Sie war Muse, Gesicht und Stimme der „Tropicalismo“-Bewegung.

Gal Costa (1945-2022)
Gal Costa (1945-2022)Imago

Erst im Juli war sie auf der Sommerterrasse vor dem Haus der Kulturen der Welt aufgetreten. Und wer nicht ergriffen war von der Energie und der musikalischen Anmut, die Gal Costa und ihre Musik noch immer verströmten, der sollte dringend seinen Schönheitssinn hinterfragen oder seinen Puls checken. Jetzt ist sie tot, mit 77 Jahren gestorben nach einer Operation ihrer Atemwege in São Paulo, wie aus Brasilien vermeldet wird.

Sie stammte aus Bahia und war nicht nur in ihrer Heimat schon zu Lebzeiten Legende, „eine unserer wichtigsten Künstlerinnen, die den Namen und die Klänge Brasiliens in die ganze Welt getragen hat“, wie der gewählte brasilianische Präsident Lula schrieb und dabei nicht übertrieb.

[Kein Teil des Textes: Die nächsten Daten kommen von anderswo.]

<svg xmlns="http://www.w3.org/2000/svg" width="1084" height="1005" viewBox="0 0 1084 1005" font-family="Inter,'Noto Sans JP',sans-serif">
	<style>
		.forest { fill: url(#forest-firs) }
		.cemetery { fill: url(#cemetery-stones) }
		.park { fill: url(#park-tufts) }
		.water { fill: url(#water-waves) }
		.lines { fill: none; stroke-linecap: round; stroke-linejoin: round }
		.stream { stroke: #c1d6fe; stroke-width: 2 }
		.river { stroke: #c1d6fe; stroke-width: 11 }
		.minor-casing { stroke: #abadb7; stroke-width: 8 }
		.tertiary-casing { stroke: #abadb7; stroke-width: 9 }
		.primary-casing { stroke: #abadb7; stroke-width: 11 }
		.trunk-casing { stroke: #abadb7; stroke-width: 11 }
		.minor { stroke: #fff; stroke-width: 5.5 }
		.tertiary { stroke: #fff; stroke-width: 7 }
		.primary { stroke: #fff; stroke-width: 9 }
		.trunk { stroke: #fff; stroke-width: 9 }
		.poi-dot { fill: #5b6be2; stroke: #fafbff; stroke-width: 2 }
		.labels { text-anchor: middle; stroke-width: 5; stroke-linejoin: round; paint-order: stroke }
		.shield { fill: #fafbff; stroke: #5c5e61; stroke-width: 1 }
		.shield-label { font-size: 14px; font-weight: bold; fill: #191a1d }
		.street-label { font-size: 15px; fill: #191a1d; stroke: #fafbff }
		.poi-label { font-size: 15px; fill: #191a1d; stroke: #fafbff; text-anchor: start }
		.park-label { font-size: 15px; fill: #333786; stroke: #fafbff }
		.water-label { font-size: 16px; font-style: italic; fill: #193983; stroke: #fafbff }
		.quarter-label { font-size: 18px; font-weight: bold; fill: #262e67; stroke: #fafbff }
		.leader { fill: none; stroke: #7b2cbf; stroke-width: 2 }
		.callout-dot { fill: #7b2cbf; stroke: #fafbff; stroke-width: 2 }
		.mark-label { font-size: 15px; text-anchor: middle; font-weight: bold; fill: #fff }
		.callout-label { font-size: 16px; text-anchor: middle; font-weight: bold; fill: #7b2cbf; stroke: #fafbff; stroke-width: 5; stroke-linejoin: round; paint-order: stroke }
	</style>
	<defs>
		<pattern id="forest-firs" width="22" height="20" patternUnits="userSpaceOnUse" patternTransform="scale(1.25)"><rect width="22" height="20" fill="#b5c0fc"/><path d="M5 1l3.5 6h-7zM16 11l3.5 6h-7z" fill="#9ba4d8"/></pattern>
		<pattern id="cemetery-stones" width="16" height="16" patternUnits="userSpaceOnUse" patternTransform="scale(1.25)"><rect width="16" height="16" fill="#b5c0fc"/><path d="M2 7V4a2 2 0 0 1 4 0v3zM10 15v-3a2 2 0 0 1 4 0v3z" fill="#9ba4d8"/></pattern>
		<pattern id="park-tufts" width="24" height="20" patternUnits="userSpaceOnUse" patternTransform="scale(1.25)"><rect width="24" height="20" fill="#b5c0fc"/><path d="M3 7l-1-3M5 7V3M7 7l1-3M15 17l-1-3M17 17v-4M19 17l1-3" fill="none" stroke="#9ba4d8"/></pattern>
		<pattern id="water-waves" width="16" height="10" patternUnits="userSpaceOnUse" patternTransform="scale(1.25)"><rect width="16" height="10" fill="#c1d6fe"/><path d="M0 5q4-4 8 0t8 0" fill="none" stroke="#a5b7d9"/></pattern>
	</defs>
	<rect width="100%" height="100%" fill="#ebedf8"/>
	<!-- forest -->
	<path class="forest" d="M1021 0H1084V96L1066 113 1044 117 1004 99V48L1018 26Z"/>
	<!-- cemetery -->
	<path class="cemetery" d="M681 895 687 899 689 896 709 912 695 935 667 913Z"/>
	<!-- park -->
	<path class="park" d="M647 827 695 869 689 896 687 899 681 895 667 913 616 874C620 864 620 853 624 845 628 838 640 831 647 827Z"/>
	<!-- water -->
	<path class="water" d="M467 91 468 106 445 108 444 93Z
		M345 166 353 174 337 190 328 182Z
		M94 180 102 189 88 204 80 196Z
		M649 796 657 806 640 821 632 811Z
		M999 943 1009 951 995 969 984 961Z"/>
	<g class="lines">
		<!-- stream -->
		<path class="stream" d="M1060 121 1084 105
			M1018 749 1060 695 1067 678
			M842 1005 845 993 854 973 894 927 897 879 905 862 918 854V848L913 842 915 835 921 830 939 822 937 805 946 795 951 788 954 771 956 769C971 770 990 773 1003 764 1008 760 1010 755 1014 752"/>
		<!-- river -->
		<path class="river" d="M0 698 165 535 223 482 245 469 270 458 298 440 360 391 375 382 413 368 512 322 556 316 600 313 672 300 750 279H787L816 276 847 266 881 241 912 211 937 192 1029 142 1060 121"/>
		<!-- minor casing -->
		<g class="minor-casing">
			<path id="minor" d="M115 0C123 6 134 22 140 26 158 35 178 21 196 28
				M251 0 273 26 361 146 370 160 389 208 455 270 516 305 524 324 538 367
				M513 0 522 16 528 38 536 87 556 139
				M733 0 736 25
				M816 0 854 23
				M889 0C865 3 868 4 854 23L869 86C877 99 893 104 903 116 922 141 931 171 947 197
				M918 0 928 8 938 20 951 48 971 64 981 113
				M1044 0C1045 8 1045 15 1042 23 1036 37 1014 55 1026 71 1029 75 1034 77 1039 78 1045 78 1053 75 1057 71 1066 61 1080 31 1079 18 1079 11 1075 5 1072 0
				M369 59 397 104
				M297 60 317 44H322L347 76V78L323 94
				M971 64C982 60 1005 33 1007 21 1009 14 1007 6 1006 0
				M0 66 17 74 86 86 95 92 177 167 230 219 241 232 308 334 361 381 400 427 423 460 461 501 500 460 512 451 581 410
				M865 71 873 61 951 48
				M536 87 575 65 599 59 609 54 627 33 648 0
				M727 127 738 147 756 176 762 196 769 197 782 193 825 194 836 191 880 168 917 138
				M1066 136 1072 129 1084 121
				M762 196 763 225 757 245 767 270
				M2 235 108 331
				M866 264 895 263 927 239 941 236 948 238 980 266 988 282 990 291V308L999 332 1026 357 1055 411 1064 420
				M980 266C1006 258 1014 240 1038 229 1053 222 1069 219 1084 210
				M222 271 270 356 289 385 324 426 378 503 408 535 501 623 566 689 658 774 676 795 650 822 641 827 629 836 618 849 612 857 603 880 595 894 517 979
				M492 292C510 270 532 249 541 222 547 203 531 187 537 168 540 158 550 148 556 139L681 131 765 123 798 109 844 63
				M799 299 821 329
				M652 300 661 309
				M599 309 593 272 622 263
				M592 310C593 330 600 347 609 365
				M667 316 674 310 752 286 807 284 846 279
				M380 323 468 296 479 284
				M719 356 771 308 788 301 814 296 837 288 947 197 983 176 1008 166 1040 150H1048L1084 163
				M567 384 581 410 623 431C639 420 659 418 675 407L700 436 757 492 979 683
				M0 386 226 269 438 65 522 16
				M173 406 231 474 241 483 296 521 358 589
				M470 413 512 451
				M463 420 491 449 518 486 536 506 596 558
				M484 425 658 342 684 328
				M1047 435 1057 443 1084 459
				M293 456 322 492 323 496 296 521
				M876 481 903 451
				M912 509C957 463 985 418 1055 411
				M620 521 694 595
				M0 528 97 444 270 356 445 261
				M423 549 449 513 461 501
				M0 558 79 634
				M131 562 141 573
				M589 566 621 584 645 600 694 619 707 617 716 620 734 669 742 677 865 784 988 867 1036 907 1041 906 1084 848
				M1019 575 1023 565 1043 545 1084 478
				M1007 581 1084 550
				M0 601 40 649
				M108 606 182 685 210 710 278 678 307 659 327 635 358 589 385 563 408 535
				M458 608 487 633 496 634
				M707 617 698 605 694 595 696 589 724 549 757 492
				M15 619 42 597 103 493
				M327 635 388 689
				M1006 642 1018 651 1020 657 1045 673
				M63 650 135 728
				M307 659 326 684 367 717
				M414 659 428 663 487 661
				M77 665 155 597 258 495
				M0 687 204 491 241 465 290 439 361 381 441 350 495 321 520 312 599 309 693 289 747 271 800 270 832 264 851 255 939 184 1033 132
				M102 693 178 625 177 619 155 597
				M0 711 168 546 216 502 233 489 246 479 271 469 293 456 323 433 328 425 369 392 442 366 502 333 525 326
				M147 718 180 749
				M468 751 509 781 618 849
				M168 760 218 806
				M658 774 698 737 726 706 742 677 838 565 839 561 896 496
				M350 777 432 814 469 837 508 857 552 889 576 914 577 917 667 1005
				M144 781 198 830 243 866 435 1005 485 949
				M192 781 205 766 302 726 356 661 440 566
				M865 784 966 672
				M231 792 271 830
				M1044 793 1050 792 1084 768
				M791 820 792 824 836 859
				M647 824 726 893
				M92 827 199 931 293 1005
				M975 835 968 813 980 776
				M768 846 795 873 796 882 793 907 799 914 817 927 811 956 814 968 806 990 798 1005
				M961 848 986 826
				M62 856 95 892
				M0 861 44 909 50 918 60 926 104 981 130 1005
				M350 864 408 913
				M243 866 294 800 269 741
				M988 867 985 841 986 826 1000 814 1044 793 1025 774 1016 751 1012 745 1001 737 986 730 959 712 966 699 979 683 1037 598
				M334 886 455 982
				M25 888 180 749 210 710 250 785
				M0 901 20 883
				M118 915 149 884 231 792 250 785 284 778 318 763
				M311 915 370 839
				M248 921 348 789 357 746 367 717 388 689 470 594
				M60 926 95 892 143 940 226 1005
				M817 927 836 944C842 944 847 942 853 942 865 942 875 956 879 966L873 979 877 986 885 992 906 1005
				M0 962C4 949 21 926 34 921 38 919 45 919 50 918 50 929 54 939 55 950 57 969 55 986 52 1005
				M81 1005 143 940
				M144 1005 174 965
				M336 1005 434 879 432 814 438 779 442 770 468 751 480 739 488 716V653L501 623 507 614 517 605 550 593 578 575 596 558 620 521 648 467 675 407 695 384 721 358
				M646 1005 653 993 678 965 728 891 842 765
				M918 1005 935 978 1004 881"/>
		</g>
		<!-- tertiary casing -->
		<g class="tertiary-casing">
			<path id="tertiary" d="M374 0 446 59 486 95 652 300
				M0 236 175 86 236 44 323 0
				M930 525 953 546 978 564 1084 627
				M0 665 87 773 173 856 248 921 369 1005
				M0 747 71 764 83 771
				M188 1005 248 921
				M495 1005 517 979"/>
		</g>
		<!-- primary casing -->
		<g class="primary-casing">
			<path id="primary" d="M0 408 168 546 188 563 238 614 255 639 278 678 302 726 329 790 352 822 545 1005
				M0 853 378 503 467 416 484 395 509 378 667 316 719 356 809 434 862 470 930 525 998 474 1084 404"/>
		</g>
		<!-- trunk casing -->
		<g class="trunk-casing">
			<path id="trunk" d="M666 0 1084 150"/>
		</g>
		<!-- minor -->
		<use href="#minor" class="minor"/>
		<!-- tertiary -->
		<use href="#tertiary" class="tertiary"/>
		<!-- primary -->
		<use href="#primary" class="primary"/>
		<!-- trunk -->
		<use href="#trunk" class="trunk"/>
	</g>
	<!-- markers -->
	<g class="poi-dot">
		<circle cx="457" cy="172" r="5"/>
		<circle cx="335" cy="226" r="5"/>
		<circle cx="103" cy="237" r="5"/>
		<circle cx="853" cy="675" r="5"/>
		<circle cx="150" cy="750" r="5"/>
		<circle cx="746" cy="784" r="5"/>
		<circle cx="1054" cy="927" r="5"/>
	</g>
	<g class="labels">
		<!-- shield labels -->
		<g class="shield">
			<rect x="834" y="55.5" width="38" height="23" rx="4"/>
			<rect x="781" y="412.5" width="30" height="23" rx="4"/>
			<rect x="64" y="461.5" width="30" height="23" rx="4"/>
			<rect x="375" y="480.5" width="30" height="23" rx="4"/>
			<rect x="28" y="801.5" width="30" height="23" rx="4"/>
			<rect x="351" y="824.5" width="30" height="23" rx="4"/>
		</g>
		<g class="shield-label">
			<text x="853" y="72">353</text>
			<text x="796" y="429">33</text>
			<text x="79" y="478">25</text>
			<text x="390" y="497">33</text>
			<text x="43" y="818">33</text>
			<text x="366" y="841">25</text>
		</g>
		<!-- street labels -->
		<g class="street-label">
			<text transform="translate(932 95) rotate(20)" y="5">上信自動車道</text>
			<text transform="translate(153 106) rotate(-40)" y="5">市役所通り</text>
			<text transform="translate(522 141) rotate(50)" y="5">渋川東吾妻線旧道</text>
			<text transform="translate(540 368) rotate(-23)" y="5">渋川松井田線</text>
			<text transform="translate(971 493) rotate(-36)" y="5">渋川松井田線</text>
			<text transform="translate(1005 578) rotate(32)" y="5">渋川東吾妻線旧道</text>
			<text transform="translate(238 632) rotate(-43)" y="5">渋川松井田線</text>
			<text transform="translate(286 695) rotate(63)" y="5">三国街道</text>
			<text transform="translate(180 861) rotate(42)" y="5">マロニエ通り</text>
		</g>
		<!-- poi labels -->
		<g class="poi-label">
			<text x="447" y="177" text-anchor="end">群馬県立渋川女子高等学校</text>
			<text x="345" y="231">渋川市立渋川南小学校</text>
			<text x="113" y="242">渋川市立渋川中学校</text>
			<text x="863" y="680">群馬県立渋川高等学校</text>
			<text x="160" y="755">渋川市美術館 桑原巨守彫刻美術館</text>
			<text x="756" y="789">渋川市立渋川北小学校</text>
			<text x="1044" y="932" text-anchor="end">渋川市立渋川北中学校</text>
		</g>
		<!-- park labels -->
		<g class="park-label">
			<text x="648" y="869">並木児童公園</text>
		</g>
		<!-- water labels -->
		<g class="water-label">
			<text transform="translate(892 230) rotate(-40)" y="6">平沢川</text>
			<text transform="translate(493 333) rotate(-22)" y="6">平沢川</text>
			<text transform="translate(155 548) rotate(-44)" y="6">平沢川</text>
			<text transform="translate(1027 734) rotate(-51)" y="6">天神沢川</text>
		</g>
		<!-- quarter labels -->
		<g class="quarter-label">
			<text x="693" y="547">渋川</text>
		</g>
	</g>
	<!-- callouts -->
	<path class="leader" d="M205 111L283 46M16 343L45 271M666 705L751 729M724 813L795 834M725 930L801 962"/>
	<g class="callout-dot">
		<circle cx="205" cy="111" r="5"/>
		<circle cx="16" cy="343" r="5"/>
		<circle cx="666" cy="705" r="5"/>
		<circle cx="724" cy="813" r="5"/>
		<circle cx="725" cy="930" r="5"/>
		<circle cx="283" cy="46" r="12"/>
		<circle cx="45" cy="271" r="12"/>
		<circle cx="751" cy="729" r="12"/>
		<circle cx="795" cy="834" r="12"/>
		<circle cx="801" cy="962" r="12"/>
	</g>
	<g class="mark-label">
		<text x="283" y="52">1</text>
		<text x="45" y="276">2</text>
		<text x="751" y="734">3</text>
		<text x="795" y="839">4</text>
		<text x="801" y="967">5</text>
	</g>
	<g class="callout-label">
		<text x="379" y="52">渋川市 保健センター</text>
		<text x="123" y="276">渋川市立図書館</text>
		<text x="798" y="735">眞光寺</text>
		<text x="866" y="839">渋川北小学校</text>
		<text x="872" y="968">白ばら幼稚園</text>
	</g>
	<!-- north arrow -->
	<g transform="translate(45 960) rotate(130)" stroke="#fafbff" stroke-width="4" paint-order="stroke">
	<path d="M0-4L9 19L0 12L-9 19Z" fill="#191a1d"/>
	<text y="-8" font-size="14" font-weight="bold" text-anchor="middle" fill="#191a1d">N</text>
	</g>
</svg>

1968 kaperte sie die Bühne, als sie zusammen mit ihren Freunden Caetano Veloso und Gilberto Gil das erfanden, was als „Tropicalismo“ zum Genrebegriff wurde. Zu oll, zu wenig politisch, zu wenig schwarz war der Bossa Nova, die bis dahin bestimmende Jugendkultur. Jetzt kamen elektrische Gitarren ins Spiel, es kamen Drogen ins Spiel, politische Renitenz und Groove.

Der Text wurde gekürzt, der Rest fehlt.